Cesenatico, battaglia di Murat nel 1815: rivelazioni in un diario

“La battaglia di Cesenatico” raccolta nel diario del maggiore Pierre Martin Pirquet. Accadde quando meno di 250 gli austriaci al suo comando, mandati in avanscoperta fecero strage di napoletani murattiani qui accampati. Correva l’anno 1815. Il professore Ennio Ferretti, che anni fa ne ripercorse la vicenda, ha ora ricevuto una copia del diario del maggiore, trascritto e pubblicato da una sua discendente di nome Christine, che oggi vive in Australia. Una mezza dozzina di pagine di quello scritto sono dedicate appunto allo scontro che ci fu il 23 aprile 1815, a Cesenatico, fra l’esercito asburgico di Adam Albert von Neipperg e quelle ridotte a malpartito e in ritirata, al comando del re di Napoli Gioacchino Murat, coraggioso luogotenente e cognato di Napoleone. A fronte di poche perdite austriache, quella battaglia costò più di 300 morti e un gran numero di prigionieri ai murattiani, sorpresi al bivacco e sbaragliati. La vittoria del maggiore Peter Martin Pirquet, fu totale, nonostante avesse avuto solo l’ordine di sorvegliare, in avanscoperta, le truppe nemiche. L’impresa gli procurò il titolo nobiliare di “Freiherr Von Cesenatico”, ossia “Barone di Cesenatico”, concessogli dall’imperatore d’Austria Francesco II Asburgo Lorena.

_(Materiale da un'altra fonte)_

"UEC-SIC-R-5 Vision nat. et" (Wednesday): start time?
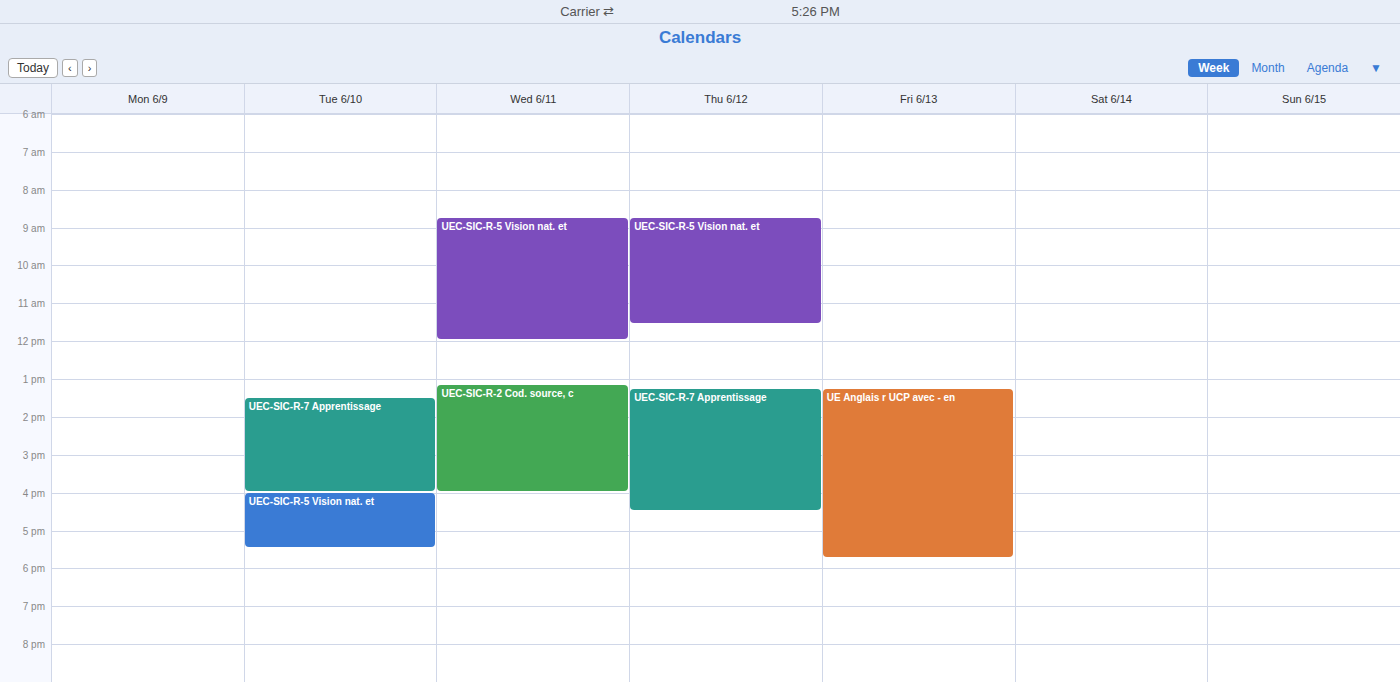
08:45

In epoca moderna, fu il più sanguinoso scontro che si ebbe a Cesenatico. Si combatté al centro dell’abitato tra il ponte sul porto canale e piazza Maggiore, oggi ribattezzata piazza Carlo Pisacane. I tanti cadaveri abbandonati furono sepolti alle porte del paese e nulla si seppe più di loro. Fu quello che passò per “Ueberfall von Cesenatico”, cioè “Il colpo di mano di Cesenatico”. A deciderne gli esiti l’elemento sorpresa: la carica a cavallo dei dragoni austriaci da una parte, la stanchezza e la sfiducia nelle fila napoletane in rotta. La battaglia risolutiva ebbe poi luogo a Tolentino, il 2 e 3 maggio di quello stesso anno. Tornando a Cesenatico, approfittando del momento di grande disordine politico durante il Congresso di Vienna, dopo la sconfitta di Napoleone, il re Murat, il 22 marzo, alla testa di un forte esercito, era partito con le sue truppe verso il nord, deciso ad annettere l’intera Penisola e dar vita così ad uno Stato unitario e indipendente, emettendo anche il Proclama di Rimini per chiamare invano alle armi gli italiani. La grande illusione era svanita sulle rive del Po, a Occhiobello, nei pressi di Ferrara, dove più volte le truppe napoletane tentarono di passare il fiume, ma furono sempre respinte.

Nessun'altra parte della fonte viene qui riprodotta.